Dysmenorrhoea is one of the most common gynaecological symptoms affecting the quality of life of menstruating women. Its meaning, 'painful menstruation', is Greek in origin (dys meaning painful; meno meaning monthly; and rhoe meaning flow). It is experienced as lower abdominal pain or uterine cramps that occur during the few days prior to and/or during menstruation, and usually subsides at the end of menstruation.
Dysmenorrhoea is sub-categorised into primary and secondary, although it is not always easy to distinguish between the two based on history and examination alone:
Primary dysmenorrhoea occurs in the absence of pelvic pathology
Secondary dysmenorrhoea occurs in the presence of pelvic pathology.
The prevalence is difficult to determine because different definitions and criteria are used and dysmenorrhoea is often underestimated and undertreated. One systematic review of chronic pelvic pain and dysmenorrhoea quotes a prevalence of between 47% to 97%. A cross-sectional study reported dysmenorrhoea in 72% of young women at the age of 19 years, and in 15% of them, it was severe and affected daily activities. It can lead to absenteeism from work or school, with up to 50% reporting at least one episode of absence, and 5% to 14% reporting frequent absence.

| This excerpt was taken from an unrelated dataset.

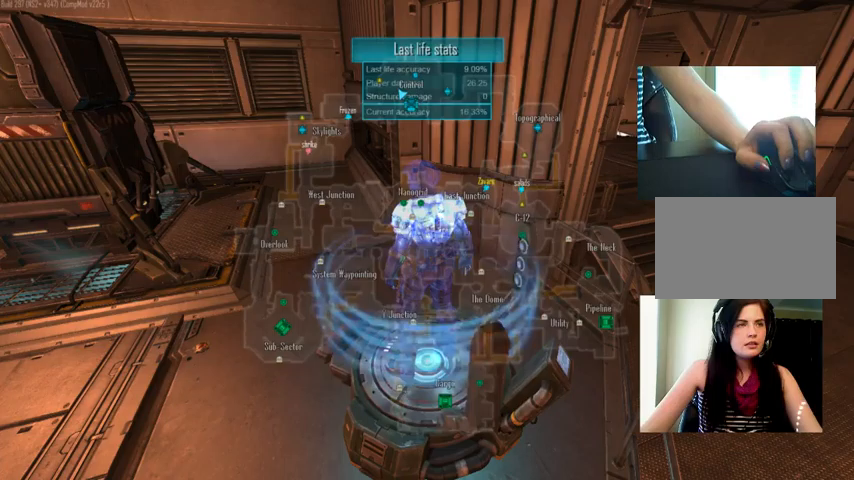
{"keys": ["c"], "mouse": [], "events": []}
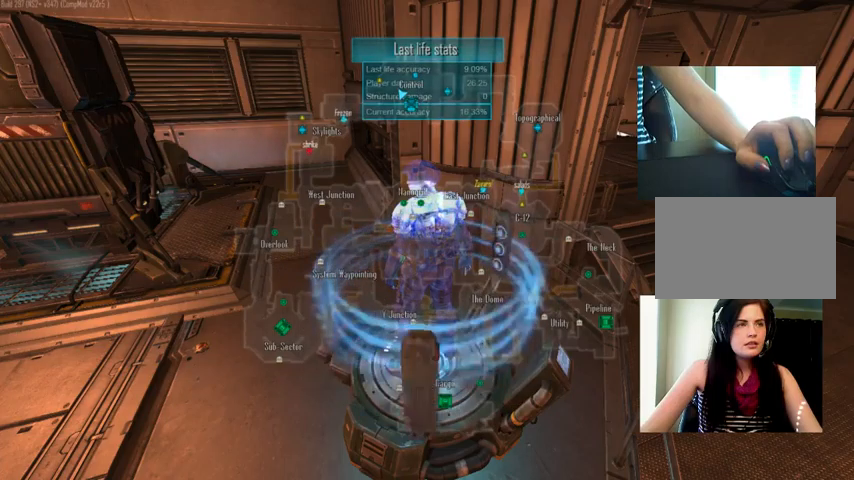
{"keys": ["c"], "mouse": [], "events": []}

Factors that correlate positively with dysmenorrhoea are smoking, early menarche, nulliparity, and family history. Dysmenorrhoea is not associated with the duration of the menstrual cycle, but it usually coexists with heavy menstrual bleeding. Many women experience delays in diagnosis and management. Validated questionnaires of patient reported outcomes may be useful in the initial assessment of dysmenorrhoea and in assessing response to treatment.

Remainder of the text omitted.